Stasiun Pyongyang, Titik Awal Perjalanan Kim Jong Un Saat Melawat ke Luar Negeri

Sumber: youtube.com

Jika pada serangkaian artikel sebelumnya telah dijabarkan tentang seluk beluk kunjungan Supreme Leader Korea Utara Kim Jong Un ke Vietnam guna menjalani pertemuan puncak dengan Presiden Amerika Serikat, Donald Trump. Nah, kurang lengkap rasanya jika tidak membahas tentang titik awal perjalanan sang diktator yang diketahui memiliki phobia ketika mengudara ini ketika hendak menjalani kunjungan luar negeri. Ya, Stasiun Pyongyang.

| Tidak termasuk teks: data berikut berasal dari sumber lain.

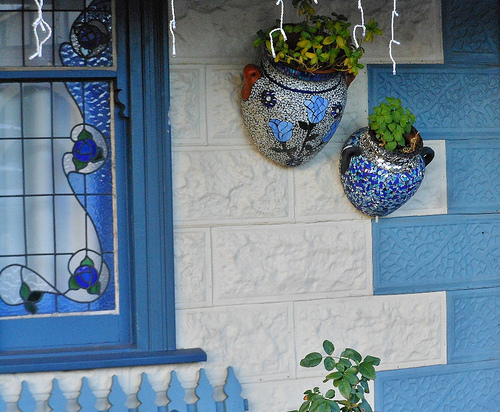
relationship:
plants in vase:
[287, 6, 386, 75] [250, 54, 340, 162]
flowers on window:
[68, 125, 109, 186] [12, 9, 131, 270]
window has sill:
[12, 9, 131, 270] [116, 24, 154, 325]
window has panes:
[12, 9, 131, 270] [4, 59, 148, 124]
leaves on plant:
[305, 24, 345, 44] [275, 17, 393, 80]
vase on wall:
[250, 54, 340, 162] [178, 25, 475, 300]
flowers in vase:
[68, 125, 109, 186] [250, 54, 340, 162]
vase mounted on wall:
[250, 54, 340, 162] [178, 25, 475, 300]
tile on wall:
[387, 67, 489, 133] [178, 25, 475, 300]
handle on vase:
[241, 62, 263, 95] [250, 54, 340, 162]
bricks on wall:
[187, 141, 314, 267] [178, 25, 475, 300]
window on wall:
[12, 9, 131, 270] [178, 25, 475, 300]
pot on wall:
[345, 151, 444, 231] [178, 25, 475, 300]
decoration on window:
[13, 42, 115, 214] [12, 9, 131, 270]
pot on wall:
[333, 129, 436, 222] [178, 25, 475, 300]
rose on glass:
[70, 244, 112, 300] [21, 127, 120, 287]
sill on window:
[116, 24, 154, 325] [12, 9, 131, 270]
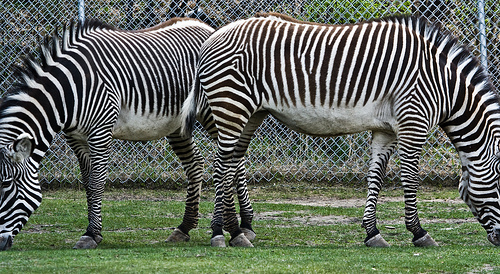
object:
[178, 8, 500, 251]
zebra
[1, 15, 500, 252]
zebras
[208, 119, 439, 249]
legs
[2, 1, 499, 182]
fence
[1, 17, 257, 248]
zebra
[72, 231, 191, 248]
hooves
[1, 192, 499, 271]
grass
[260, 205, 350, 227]
dirt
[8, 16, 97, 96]
mane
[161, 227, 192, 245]
hoof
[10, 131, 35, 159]
ear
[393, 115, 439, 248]
leg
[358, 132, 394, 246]
leg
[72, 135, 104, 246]
leg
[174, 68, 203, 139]
tail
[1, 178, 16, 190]
eye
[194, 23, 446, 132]
stripes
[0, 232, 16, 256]
mouth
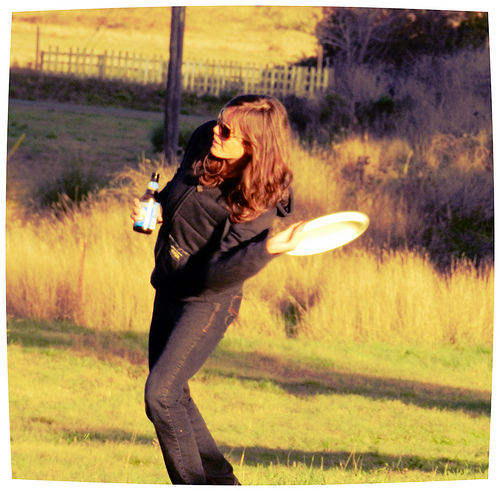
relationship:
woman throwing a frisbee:
[127, 91, 374, 486] [285, 211, 370, 258]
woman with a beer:
[127, 91, 374, 486] [130, 171, 162, 237]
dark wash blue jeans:
[177, 328, 199, 343] [143, 282, 247, 489]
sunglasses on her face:
[210, 114, 249, 141] [205, 113, 243, 162]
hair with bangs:
[189, 89, 295, 223] [213, 104, 252, 132]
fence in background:
[26, 33, 345, 101] [13, 6, 490, 275]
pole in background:
[156, 5, 188, 163] [13, 6, 490, 275]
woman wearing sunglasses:
[127, 91, 374, 486] [210, 114, 249, 141]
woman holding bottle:
[127, 91, 374, 486] [130, 171, 162, 237]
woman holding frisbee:
[127, 91, 374, 486] [285, 211, 370, 258]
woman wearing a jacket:
[127, 91, 374, 486] [148, 118, 282, 303]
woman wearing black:
[127, 91, 374, 486] [189, 189, 232, 262]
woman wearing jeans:
[127, 91, 374, 486] [143, 282, 247, 489]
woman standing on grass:
[127, 91, 374, 486] [7, 311, 498, 483]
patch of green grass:
[7, 98, 158, 193] [7, 311, 498, 483]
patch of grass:
[7, 98, 158, 193] [7, 311, 498, 483]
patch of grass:
[183, 319, 486, 476] [7, 311, 498, 483]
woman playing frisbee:
[127, 91, 374, 486] [285, 211, 370, 258]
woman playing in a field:
[127, 91, 374, 486] [28, 106, 470, 478]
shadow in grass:
[217, 438, 485, 477] [7, 311, 498, 483]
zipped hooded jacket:
[141, 171, 213, 270] [148, 118, 282, 303]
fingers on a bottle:
[129, 196, 143, 226] [130, 171, 162, 237]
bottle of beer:
[130, 171, 162, 237] [140, 167, 170, 241]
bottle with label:
[130, 171, 162, 237] [132, 198, 166, 233]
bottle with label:
[130, 171, 162, 237] [144, 179, 162, 191]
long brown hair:
[247, 124, 292, 235] [189, 89, 295, 223]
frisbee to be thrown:
[285, 211, 370, 258] [236, 156, 378, 299]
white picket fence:
[325, 232, 337, 244] [26, 33, 345, 101]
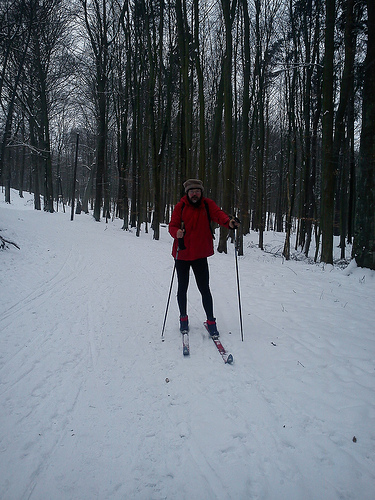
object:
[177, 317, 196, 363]
skis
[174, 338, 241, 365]
microwave door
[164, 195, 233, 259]
coat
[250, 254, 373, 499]
snow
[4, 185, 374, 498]
field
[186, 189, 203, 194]
glasses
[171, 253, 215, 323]
pants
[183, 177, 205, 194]
cap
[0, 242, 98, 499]
marks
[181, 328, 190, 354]
ski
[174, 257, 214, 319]
tights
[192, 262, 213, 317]
leg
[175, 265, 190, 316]
leg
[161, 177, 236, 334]
man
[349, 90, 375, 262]
tree trunks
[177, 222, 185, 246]
handle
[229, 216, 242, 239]
handle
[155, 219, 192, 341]
ski pole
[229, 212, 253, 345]
ski pole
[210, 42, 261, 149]
leaveless trees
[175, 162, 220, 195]
beanie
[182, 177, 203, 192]
hat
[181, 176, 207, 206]
head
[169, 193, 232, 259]
jacket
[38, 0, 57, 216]
trees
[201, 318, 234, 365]
ski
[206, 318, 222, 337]
foot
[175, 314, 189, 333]
foot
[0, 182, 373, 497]
ground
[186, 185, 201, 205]
face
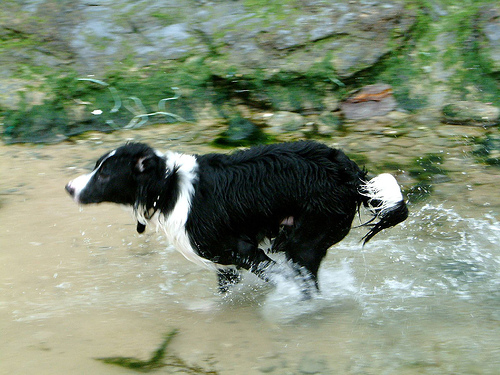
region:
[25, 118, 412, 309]
black and white dog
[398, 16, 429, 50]
green grass on gray rocks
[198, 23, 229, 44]
green grass on gray rocks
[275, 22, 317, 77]
green grass on gray rocks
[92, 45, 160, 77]
green grass on gray rocks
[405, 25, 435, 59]
green grass on gray rocks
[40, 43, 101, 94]
green grass on gray rocks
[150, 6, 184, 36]
green grass on gray rocks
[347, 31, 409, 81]
green grass on gray rocks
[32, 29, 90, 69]
green moss on gray rock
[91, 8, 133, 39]
green moss on gray rock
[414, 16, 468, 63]
green moss on gray rock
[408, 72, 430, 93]
green moss on gray rock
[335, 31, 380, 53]
green moss on gray rock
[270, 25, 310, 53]
green moss on gray rock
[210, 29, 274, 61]
green moss on gray rock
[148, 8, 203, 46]
green moss on gray rock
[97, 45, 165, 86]
green moss on gray rock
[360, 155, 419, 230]
tail of the dog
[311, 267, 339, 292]
leg of the dog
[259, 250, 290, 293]
leg of the dog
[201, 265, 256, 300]
leg of the dog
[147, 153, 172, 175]
ear of the dog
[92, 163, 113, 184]
eye of the dog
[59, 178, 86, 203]
nose of the dog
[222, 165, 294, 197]
the dog is black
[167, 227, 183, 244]
the dog is white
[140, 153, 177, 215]
neck of the dog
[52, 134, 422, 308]
Dog on the water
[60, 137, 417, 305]
Dog is on the water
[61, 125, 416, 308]
Black and white dog on the water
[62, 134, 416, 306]
Black and white dog is on the water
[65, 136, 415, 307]
Dog running in the water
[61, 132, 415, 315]
Dog is running in the water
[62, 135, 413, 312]
Black and white dog running in the water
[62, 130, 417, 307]
Black and white dog is running in the water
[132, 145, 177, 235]
Dog wearing a collar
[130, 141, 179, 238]
Dog is wearing a collar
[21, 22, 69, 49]
green moss on gray rocks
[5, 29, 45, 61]
green moss on gray rocks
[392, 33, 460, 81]
green moss on gray rocks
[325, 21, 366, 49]
green moss on gray rocks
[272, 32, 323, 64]
green moss on gray rocks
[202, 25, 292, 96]
green moss on gray rocks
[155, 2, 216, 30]
green moss on gray rocks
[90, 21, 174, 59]
green moss on gray rocks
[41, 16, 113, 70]
green moss on gray rocks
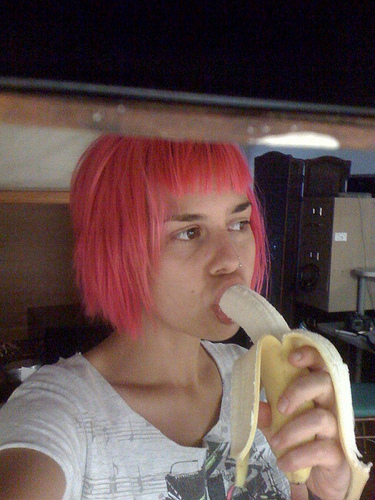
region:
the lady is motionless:
[53, 148, 220, 490]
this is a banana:
[213, 281, 281, 343]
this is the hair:
[70, 163, 150, 317]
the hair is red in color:
[78, 196, 155, 319]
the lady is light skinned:
[141, 352, 198, 410]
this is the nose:
[214, 245, 242, 272]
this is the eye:
[172, 224, 202, 242]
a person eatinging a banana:
[75, 146, 347, 491]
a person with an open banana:
[48, 204, 282, 488]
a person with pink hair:
[57, 209, 251, 342]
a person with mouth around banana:
[67, 175, 265, 382]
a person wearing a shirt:
[83, 220, 311, 486]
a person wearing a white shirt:
[22, 245, 367, 499]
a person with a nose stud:
[76, 211, 271, 354]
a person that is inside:
[63, 194, 374, 495]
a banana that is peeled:
[201, 296, 353, 448]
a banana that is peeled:
[221, 276, 365, 450]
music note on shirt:
[87, 419, 99, 443]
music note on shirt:
[102, 424, 113, 444]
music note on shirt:
[126, 412, 134, 443]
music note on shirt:
[110, 460, 120, 480]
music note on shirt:
[109, 481, 119, 492]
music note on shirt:
[135, 464, 143, 483]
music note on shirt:
[136, 480, 142, 495]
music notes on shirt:
[107, 457, 119, 494]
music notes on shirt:
[135, 466, 146, 493]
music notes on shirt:
[88, 415, 136, 446]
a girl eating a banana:
[22, 107, 365, 471]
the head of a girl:
[63, 136, 269, 332]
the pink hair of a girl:
[63, 188, 149, 253]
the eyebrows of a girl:
[167, 203, 254, 216]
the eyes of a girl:
[160, 203, 261, 243]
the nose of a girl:
[202, 230, 242, 278]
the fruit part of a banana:
[222, 278, 280, 343]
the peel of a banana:
[217, 346, 273, 446]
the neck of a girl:
[75, 327, 201, 385]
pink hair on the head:
[59, 123, 288, 352]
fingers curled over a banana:
[244, 341, 341, 483]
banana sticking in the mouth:
[204, 275, 373, 494]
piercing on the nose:
[232, 254, 246, 271]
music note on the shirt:
[120, 417, 145, 447]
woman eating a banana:
[1, 125, 373, 498]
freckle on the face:
[185, 285, 197, 297]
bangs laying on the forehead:
[150, 150, 257, 200]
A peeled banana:
[223, 290, 363, 490]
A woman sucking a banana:
[76, 128, 274, 338]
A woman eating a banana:
[0, 132, 371, 496]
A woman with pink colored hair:
[0, 124, 371, 372]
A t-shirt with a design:
[0, 329, 315, 498]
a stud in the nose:
[237, 262, 239, 271]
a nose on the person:
[207, 221, 248, 294]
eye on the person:
[172, 226, 200, 236]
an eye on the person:
[232, 220, 250, 235]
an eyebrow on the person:
[228, 196, 245, 210]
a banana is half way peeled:
[196, 276, 373, 432]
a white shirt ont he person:
[14, 340, 173, 489]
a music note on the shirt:
[127, 413, 131, 447]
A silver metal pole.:
[352, 273, 363, 316]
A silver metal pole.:
[353, 338, 358, 385]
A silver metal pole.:
[345, 415, 373, 425]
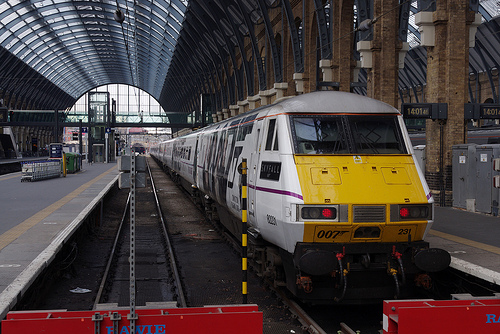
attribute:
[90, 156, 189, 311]
tracks — with no train, empty, straight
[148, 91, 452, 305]
train — yellow, white, long, metro type, running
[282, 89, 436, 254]
front — yellow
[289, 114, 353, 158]
window — square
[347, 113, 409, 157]
window — square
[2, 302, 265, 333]
bumper — in foreground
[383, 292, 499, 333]
bumper — red, in foreground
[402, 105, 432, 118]
sign — 1401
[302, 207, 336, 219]
light — red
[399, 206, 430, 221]
light — red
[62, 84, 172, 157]
outside — daylight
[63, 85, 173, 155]
opening — circular, at the end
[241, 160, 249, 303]
pole — black, yellow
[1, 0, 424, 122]
ceiling — arched, high domed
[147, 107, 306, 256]
side — white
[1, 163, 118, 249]
stripe — yellow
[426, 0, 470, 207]
pillar — brick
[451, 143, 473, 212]
electric box — grey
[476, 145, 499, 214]
electric box — grey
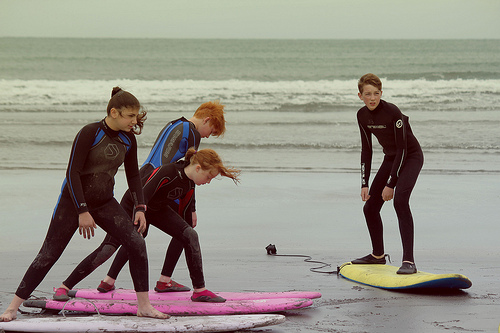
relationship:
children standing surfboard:
[350, 73, 424, 274] [336, 250, 475, 299]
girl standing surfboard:
[0, 87, 170, 322] [67, 281, 318, 306]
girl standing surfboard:
[53, 149, 226, 302] [29, 295, 312, 314]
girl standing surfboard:
[53, 149, 226, 302] [1, 310, 290, 330]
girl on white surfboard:
[50, 145, 240, 298] [0, 311, 290, 330]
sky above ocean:
[5, 1, 497, 40] [132, 27, 372, 116]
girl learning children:
[0, 87, 170, 322] [350, 73, 424, 274]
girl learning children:
[53, 149, 226, 302] [350, 73, 424, 274]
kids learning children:
[96, 102, 225, 293] [350, 73, 424, 274]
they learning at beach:
[0, 71, 427, 323] [11, 17, 497, 288]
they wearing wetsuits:
[0, 73, 424, 322] [332, 87, 454, 243]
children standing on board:
[350, 73, 424, 274] [339, 264, 472, 289]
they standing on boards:
[0, 73, 424, 322] [38, 273, 338, 316]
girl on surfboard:
[1, 82, 173, 325] [1, 311, 289, 332]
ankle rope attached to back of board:
[261, 240, 346, 280] [336, 251, 470, 296]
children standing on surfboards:
[5, 65, 493, 322] [1, 254, 496, 330]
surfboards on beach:
[1, 254, 496, 330] [0, 1, 499, 326]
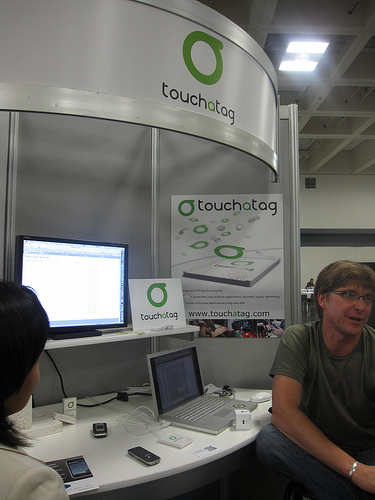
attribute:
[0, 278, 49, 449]
hair — black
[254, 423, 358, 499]
jeans — blue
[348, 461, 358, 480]
bracelet — silver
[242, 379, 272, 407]
mouse — white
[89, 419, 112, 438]
cellphone — flip top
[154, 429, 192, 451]
touch pad — white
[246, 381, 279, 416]
mouse — white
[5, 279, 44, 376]
hair — dark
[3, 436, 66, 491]
jacket — white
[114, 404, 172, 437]
cable — white, tangled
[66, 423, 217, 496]
desk — white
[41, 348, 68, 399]
long cord — black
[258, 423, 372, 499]
leg — crossed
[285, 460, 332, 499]
leg — crossed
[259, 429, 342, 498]
jeans — blue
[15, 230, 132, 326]
screen — lit up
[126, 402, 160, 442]
cords — tangled, electrical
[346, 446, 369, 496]
bracelet — silver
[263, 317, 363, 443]
shirt — green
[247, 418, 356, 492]
jeans — blue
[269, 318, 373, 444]
shirt — green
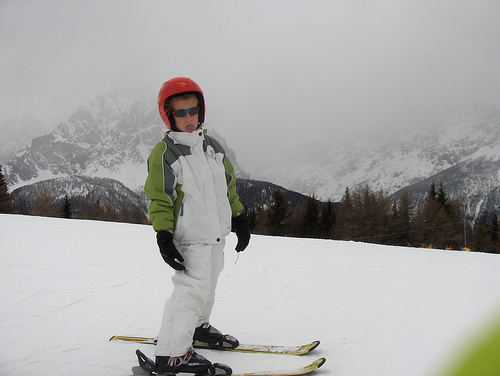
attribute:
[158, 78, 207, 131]
helmet — red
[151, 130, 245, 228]
jacket — white, green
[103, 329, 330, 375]
skis — yellou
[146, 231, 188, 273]
gloves — black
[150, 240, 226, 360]
pants — white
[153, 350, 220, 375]
ski shoes — black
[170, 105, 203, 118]
glasses — dark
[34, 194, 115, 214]
trees — dead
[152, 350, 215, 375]
ski boot — black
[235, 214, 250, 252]
glove — black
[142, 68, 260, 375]
kid — skiing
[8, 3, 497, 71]
sky — foggy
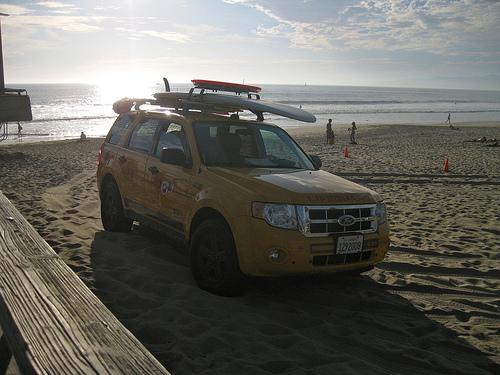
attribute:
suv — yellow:
[92, 103, 394, 294]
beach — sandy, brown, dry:
[1, 121, 499, 372]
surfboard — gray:
[154, 86, 319, 125]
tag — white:
[334, 232, 366, 254]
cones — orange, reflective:
[342, 145, 454, 171]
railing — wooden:
[3, 189, 170, 373]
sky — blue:
[8, 3, 499, 89]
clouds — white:
[7, 3, 496, 89]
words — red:
[308, 193, 372, 203]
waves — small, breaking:
[31, 103, 499, 123]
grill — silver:
[310, 206, 377, 229]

Baca Juga: Ternyata, Kereta Kenegaraan Kim Jong Un Tidak Lepas dari Peran dan Dukungan Cina

Stasiun Pyongyang merupakan adalah stasiun kereta api pusat di Korea Utara yang terletak di Yŏkchŏn-dong, Chung-guyŏk. Stasiun ini sendiri dioperasikan oleh Korean State Railway yang juga merangkap sebagai pemiliknya. Stasiun Pyongyang ini merupakan awal dari jalur P’yŏngbu dan P’yŏngŭi, yang disesuaikan dari jalur Kyŏngbu dan Kyŏngŭi yang dulunya digunakan sebelum pembagian Korea untuk mengakomodasi perpindahan ibukota dari Seoul ke Pyongyang (perpecahan Korea Selatan dan Utara).

KabarPenumpang.com melansir dari berbagai laman sumber, konstruksi asli Stasiun Pyongyang ini dibangun pada tahun 1920-an. Namun sayang, ketika Perang Korea pecah, konstruksi asli dari stasiun ini dihancurkan dan baru dibangun kembali pada tahun 1958 dengan menggunakan gaya arsitektur sosialis. Stasiun yang sudah terelektrifikasi ini memiliki tiga lantai pada bagian upper ground, dan satu lantai basement.

Sumber: comtourist.com

Lantai dasar (basement) memiliki meja tiket khusus untuk pegawai pemerintah. Di lantai pertama ada ruang tunggu, toilet, meja tiket, dan akses menuju peron. Di lantai dua berisikan kantor untuk staf dan di lantai tiga merupakan kantor untuk kepala stasiun.

Terdapat lima peron dan enam jalur di Stasiun Pyongyang ini, dengan peron nomor 1 sebagai yang paling luas ukurannya. Dua dari lima peron ini merupakan peron jenis island (berada di tengah-tengah jalur).

Sebagai stasiun utama di Korea Utara, sudah seyogyanya jika Stasiun Pyongyang menjadi penghubung kota-kota yang ada di sini, seperti: Chŏngju, Sinŭiju, Namp’o, Sariwŏn, Kaesŏng, Wŏnsan, Hamhŭng, dan Rason.

Baca Juga: Mengapa Kim Jong Un ‘Lebih Senang’ Naik Kereta Ketimbang Pesawat? Ini Dia Spekulasi yang Beredar!

Tidak hanya melayani rute domestik saja, Stasiun Pyongyang juga melayani rute internasional seperti menuju Rusia dan Cina dengan menggunakan kereta malam. Malahan, ada layanan kereta penumpang harian menuju Dandong di perbatasan Cina.

Ada cerita unik yang bersemayam di balik Stasiun Pyongyang ini, dimana dalam dua kali sehari, stasiun ini mengumandangkan lagu “Where Are You, Dear General?” dengan menggunakan pengeras suara. Ini semacam alarm bagi keseluruhan kota Pyongyang. Unik, ya!